WHAT TO DO: The data below must be copied in full and without any change.

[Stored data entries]
-- -- --

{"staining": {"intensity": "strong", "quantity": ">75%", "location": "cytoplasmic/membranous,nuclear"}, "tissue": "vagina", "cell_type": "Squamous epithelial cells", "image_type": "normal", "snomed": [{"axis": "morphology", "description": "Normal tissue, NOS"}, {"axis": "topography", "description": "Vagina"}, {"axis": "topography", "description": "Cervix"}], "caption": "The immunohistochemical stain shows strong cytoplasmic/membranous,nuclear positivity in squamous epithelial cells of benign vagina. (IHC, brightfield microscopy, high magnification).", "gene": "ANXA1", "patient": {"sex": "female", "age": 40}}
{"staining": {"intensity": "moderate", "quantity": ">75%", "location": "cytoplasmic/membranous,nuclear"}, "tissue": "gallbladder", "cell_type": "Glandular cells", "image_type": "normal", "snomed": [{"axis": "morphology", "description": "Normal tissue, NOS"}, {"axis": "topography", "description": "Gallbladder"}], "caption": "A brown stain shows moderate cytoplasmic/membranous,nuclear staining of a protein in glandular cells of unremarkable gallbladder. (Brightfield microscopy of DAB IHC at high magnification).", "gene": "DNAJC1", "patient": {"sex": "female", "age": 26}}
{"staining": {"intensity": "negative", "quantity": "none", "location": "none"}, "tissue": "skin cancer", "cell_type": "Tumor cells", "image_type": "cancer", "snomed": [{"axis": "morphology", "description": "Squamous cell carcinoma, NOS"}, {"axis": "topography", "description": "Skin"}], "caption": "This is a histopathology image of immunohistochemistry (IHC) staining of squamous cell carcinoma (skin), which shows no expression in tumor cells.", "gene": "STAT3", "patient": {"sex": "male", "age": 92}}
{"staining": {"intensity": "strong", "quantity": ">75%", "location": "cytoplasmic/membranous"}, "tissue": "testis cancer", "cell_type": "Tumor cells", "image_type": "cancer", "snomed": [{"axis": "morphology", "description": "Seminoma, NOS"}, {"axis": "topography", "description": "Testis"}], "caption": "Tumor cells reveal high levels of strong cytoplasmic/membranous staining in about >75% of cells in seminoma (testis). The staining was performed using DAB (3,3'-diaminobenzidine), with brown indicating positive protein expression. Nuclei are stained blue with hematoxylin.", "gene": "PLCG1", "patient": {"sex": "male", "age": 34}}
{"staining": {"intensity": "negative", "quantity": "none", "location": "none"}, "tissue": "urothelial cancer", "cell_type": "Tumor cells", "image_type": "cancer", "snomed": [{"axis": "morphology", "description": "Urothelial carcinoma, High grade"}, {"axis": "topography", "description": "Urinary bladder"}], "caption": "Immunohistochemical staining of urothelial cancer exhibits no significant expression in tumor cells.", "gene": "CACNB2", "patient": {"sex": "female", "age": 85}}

-- -- --

WRITTEN SOLUTION:
{"staining": {"intensity": "strong", "quantity": ">75%", "location": "cytoplasmic/membranous,nuclear"}, "tissue": "vagina", "cell_type": "Squamous epithelial cells", "image_type": "normal", "snomed": [{"axis": "morphology", "description": "Normal tissue, NOS"}, {"axis": "topography", "description": "Vagina"}, {"axis": "topography", "description": "Cervix"}], "caption": "The immunohistochemical stain shows strong cytoplasmic/membranous,nuclear positivity in squamous epithelial cells of benign vagina. (IHC, brightfield microscopy, high magnification).", "gene": "ANXA1", "patient": {"sex": "female", "age": 40}}
{"staining": {"intensity": "moderate", "quantity": ">75%", "location": "cytoplasmic/membranous,nuclear"}, "tissue": "gallbladder", "cell_type": "Glandular cells", "image_type": "normal", "snomed": [{"axis": "morphology", "description": "Normal tissue, NOS"}, {"axis": "topography", "description": "Gallbladder"}], "caption": "A brown stain shows moderate cytoplasmic/membranous,nuclear staining of a protein in glandular cells of unremarkable gallbladder. (Brightfield microscopy of DAB IHC at high magnification).", "gene": "DNAJC1", "patient": {"sex": "female", "age": 26}}
{"staining": {"intensity": "negative", "quantity": "none", "location": "none"}, "tissue": "skin cancer", "cell_type": "Tumor cells", "image_type": "cancer", "snomed": [{"axis": "morphology", "description": "Squamous cell carcinoma, NOS"}, {"axis": "topography", "description": "Skin"}], "caption": "This is a histopathology image of immunohistochemistry (IHC) staining of squamous cell carcinoma (skin), which shows no expression in tumor cells.", "gene": "STAT3", "patient": {"sex": "male", "age": 92}}
{"staining": {"intensity": "strong", "quantity": ">75%", "location": "cytoplasmic/membranous"}, "tissue": "testis cancer", "cell_type": "Tumor cells", "image_type": "cancer", "snomed": [{"axis": "morphology", "description": "Seminoma, NOS"}, {"axis": "topography", "description": "Testis"}], "caption": "Tumor cells reveal high levels of strong cytoplasmic/membranous staining in about >75% of cells in seminoma (testis). The staining was performed using DAB (3,3'-diaminobenzidine), with brown indicating positive protein expression. Nuclei are stained blue with hematoxylin.", "gene": "PLCG1", "patient": {"sex": "male", "age": 34}}
{"staining": {"intensity": "negative", "quantity": "none", "location": "none"}, "tissue": "urothelial cancer", "cell_type": "Tumor cells", "image_type": "cancer", "snomed": [{"axis": "morphology", "description": "Urothelial carcinoma, High grade"}, {"axis": "topography", "description": "Urinary bladder"}], "caption": "Immunohistochemical staining of urothelial cancer exhibits no significant expression in tumor cells.", "gene": "CACNB2", "patient": {"sex": "female", "age": 85}}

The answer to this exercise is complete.